Each line of the records that holds the word "resilience" should be copied out.

==== ENTRIES PROVIDED ====

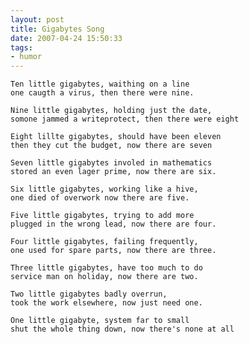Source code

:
 ```yaml
---
layout: post
title: Gigabytes Song
date: 2007-04-24 15:50:33
tags: 
- humor
---
```

	Ten little gigabytes, waithing on a line
	one caugth a virus, then there were nine.

	Nine little gigabytes, holding just the date,
	somone jammed a writeprotect, then there were eight

	Eight lillte gigabytes, should have been eleven
	then they cut the budget, now there are seven

	Seven little gigabytes involed in mathematics
	stored an even lager prime, now there are six.

	Six little gigabytes, working like a hive,
	one died of overwork now there are five.

	Five little gigabytes, trying to add more
	plugged in the wrong lead, now there are four.

	Four little gigabytes, failing frequently,
	one used for spare parts, now there are three.

	Three little gigabytes, have too much to do
	service man on holiday, now there are two.

	Two little gigabytes badly overrun,
	took the work elsewhere, now just need one.

	One little gigabyte, system far to small
	shut the whole thing down, now there's none at all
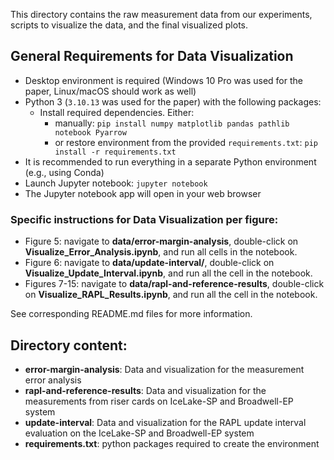 This directory contains the raw measurement data from our experiments, scripts to visualize the data, and the final visualized plots.

## General Requirements for Data Visualization
- Desktop environment is required (Windows 10 Pro was used for the paper, Linux/macOS should work as well)
- Python 3 (`3.10.13` was used for the paper) with the following packages:
  - Install required dependencies. Either:
    - manually: `pip install numpy matplotlib pandas pathlib notebook Pyarrow`
    - or restore environment from the provided `requirements.txt`: `pip install -r requirements.txt`
- It is recommended to run everything in a separate Python environment (e.g., using Conda)
- Launch Jupyter notebook: `jupyter notebook`
- The Jupyter notebook app will open in your web browser
<!--
  - `numpy==1.22.4`
  - `pandas==2.1.1`
  - `matplotlib==3.8.0`
-->

### Specific instructions for Data Visualization per figure:
- Figure 5: navigate to **data/error-margin-analysis**, double-click on **Visualize_Error_Analysis.ipynb**, and run all cells in the notebook.
- Figure 6: navigate to **data/update-interval/**, double-click on **Visualize_Update_Interval.ipynb**, and run all the cell in the notebook. 
- Figures 7-15: navigate to **data/rapl-and-reference-results**, double-click on **Visualize_RAPL_Results.ipynb**, and run all the cell in the notebook.

See corresponding README.md files for more information.


## Directory content:

- **error-margin-analysis**: Data and visualization for the measurement error analysis
- **rapl-and-reference-results**: Data and visualization for the measurements from riser cards on IceLake-SP and Broadwell-EP system
- **update-interval**: Data and visualization for the RAPL update interval evaluation on the IceLake-SP and Broadwell-EP system
- **requirements.txt**: python packages required to create the environment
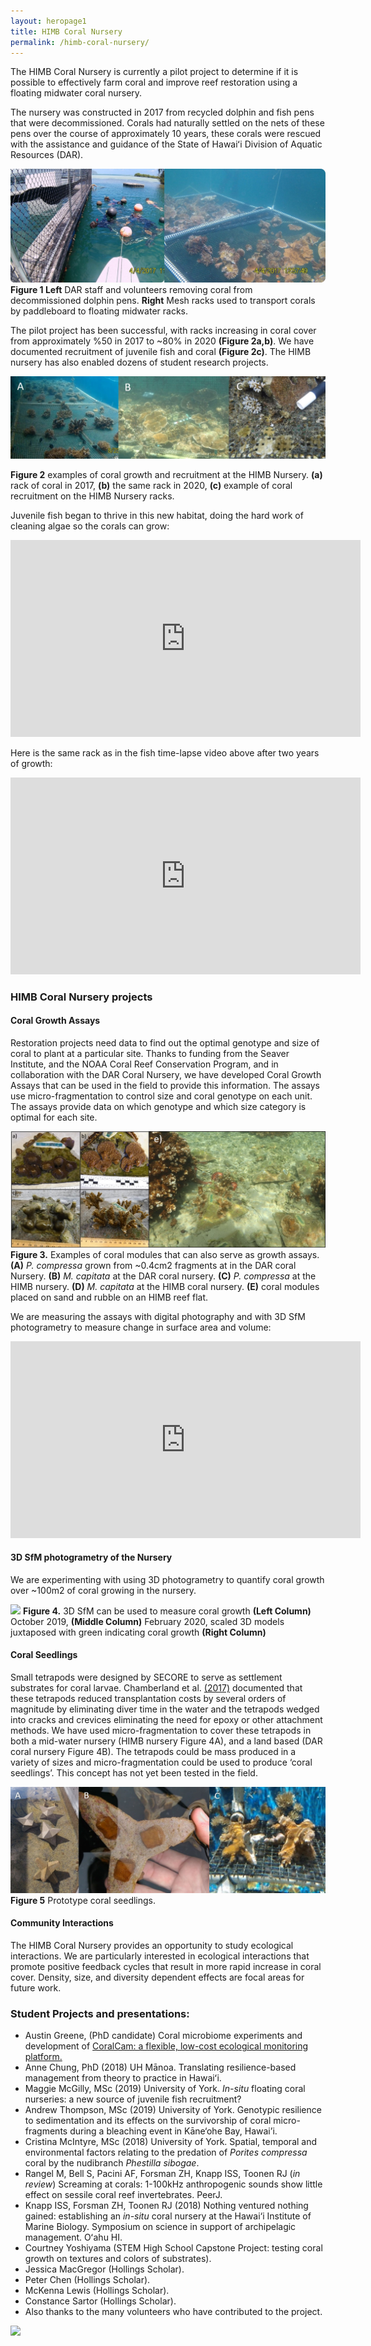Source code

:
 ```yaml
---
layout: heropage1
title: HIMB Coral Nursery
permalink: /himb-coral-nursery/
---
```


The HIMB Coral Nursery is currently a pilot project to determine if it is possible to effectively farm coral and improve reef restoration using a floating midwater coral nursery.  

The nursery was constructed in 2017 from recycled dolphin and fish pens that were decommissioned. Corals had naturally settled on the nets of these pens over the course of approximately 10 years, these corals were rescued with the assistance and guidance of the State of Hawaiʻi Division of Aquatic Resources (DAR).  

![](/images/coral_collection.jpg)
**Figure 1 Left** DAR staff and volunteers removing coral from decommissioned dolphin pens. **Right** Mesh racks used to transport corals by paddleboard to floating midwater racks.

The pilot project has been successful, with racks  increasing in coral cover from approximately %50 in 2017 to ~80% in 2020 **(Figure 2a,b)**.  We have documented recruitment of juvenile fish and coral **(Figure 2c)**. The HIMB nursery has also enabled dozens of student research projects.

![](/images/coralfarm-Figure1.jpg)

**Figure 2** examples of coral growth and recruitment at the HIMB Nursery. **(a)** rack of coral in 2017, **(b)** the same rack in 2020, **(c)** example of coral recruitment on the HIMB Nursery racks.

Juvenile fish began to thrive in this new habitat, doing the hard work of cleaning algae so the corals can grow:

<iframe width="560" height="315" src="https://www.youtube.com/embed/OC37PyxF9Jo" frameborder="0" allow="accelerometer; autoplay; encrypted-media; gyroscope; picture-in-picture" allowfullscreen></iframe>

Here is the same rack as in the fish time-lapse video above after two years of growth:

<iframe width="560" height="315" src="https://www.youtube.com/embed/maO661zyRgQ" frameborder="0" allow="accelerometer; autoplay; encrypted-media; gyroscope; picture-in-picture" allowfullscreen></iframe>



### HIMB Coral Nursery projects

#### Coral Growth Assays
Restoration projects need data to find out the optimal genotype and size of coral to plant at a particular site. Thanks to funding from the Seaver Institute, and the NOAA Coral Reef Conservation Program, and in collaboration with the DAR Coral Nursery, we have developed Coral Growth Assays that can be used in the field to provide this information. The assays use micro-fragmentation to control size and coral genotype on each unit. The assays provide data on which genotype and which size category is optimal for each site.

![](/images/coral-assays.jpg)
**Figure 3.** Examples of coral modules that can also serve as growth assays. **(A)** *P. compressa* grown from ~0.4cm2 fragments at in the DAR coral Nursery. **(B)** *M. capitata* at the DAR coral nursery. **(C)** *P. compressa* at the HIMB nursery. **(D)** *M. capitata* at the HIMB coral nursery. **(E)** coral modules placed on sand and rubble on an HIMB reef flat.

We are measuring the assays with digital photography and with 3D SfM photogrametry to measure change in surface area and volume:
<iframe width="560" height="315" src="https://www.youtube.com/embed/-bKyCrAhH-4" frameborder="0" allow="accelerometer; autoplay; encrypted-media; gyroscope; picture-in-picture" allowfullscreen></iframe>


#### 3D SfM photogrametry of the Nursery
We are experimenting with using 3D photogrametry to quantify coral growth over ~100m2 of coral growing in the nursery.

![](/images/3D-colony-growth.png)
**Figure 4.** 3D SfM can be used to measure coral growth **(Left Column)** October 2019, **(Middle Column)** February 2020, scaled 3D models juxtaposed with green indicating coral growth **(Right Column)**

#### Coral Seedlings
Small tetrapods were designed by SECORE to serve as settlement substrates for coral larvae. Chamberland et al. [(2017)](https://www.nature.com/articles/s41598-017-17555-z) documented that these tetrapods reduced transplantation costs by several orders of magnitude by eliminating diver time in the water and the tetrapods wedged into cracks and crevices eliminating the need for epoxy or other attachment methods. We have used micro-fragmentation to cover these tetrapods in both a mid-water nursery (HIMB nursery Figure 4A), and a land based (DAR coral nursery Figure 4B). The tetrapods could be mass produced in a variety of sizes and micro-fragmentation could be used to produce ‘coral seedlings’. This concept has not yet been tested in the field.

![](/images/coral-seedlings.jpg)
**Figure 5** Prototype coral seedlings.

#### Community Interactions
The HIMB Coral Nursery provides an opportunity to study ecological interactions. We are particularly interested in ecological interactions that promote positive feedback cycles that result in more rapid increase in coral cover. Density, size, and diversity dependent effects are focal areas for future work.  

### Student Projects and presentations:
- Austin Greene, (PhD candidate) Coral microbiome experiments and development of [CoralCam: a flexible, low-cost ecological monitoring platform.](https://www.sciencedirect.com/science/article/pii/S2468067219300537)
- Anne Chung, PhD (2018) UH Mānoa. Translating resilience-based management from theory to practice in Hawaiʻi.
- Maggie McGilly, MSc (2019) University of York. *In-situ* floating coral nurseries: a new source of juvenile fish recruitment?
- Andrew Thompson, MSc (2019) University of York. Genotypic resilience to sedimentation and its effects on the survivorship of coral micro-fragments during a bleaching event in Kāne‘ohe Bay, Hawai’i.
- Cristina McIntyre, MSc (2018) University of York. Spatial, temporal and environmental factors relating to the predation of *Porites compressa* coral by the nudibranch *Phestilla sibogae*.
- Rangel M, Bell S, Pacini AF, Forsman ZH, Knapp ISS, Toonen RJ (*in review*) Screaming at corals: 1-100kHz anthropogenic sounds show little effect on sessile coral reef invertebrates. PeerJ.
- Knapp ISS, Forsman ZH, Toonen RJ (2018) Nothing ventured nothing gained: establishing an *in-situ* coral nursery at the Hawai‘i Institute of Marine Biology. Symposium on science in support of archipelagic management. Oʻahu HI.
- Courtney Yoshiyama (STEM High School Capstone Project: testing coral growth on textures and colors of substrates).
- Jessica MacGregor (Hollings Scholar).
- Peter Chen (Hollings Scholar).
- McKenna Lewis (Hollings Scholar).
- Constance Sartor (Hollings Scholar).
- Also thanks to the many volunteers who have contributed to the project.

![](/images/coral-farm-panorama.png)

====

_TASK SOLUTION_
- Anne Chung, PhD (2018) UH Mānoa. Translating resilience-based management from theory to practice in Hawaiʻi.
- Andrew Thompson, MSc (2019) University of York. Genotypic resilience to sedimentation and its effects on the survivorship of coral micro-fragments during a bleaching event in Kāne‘ohe Bay, Hawai’i.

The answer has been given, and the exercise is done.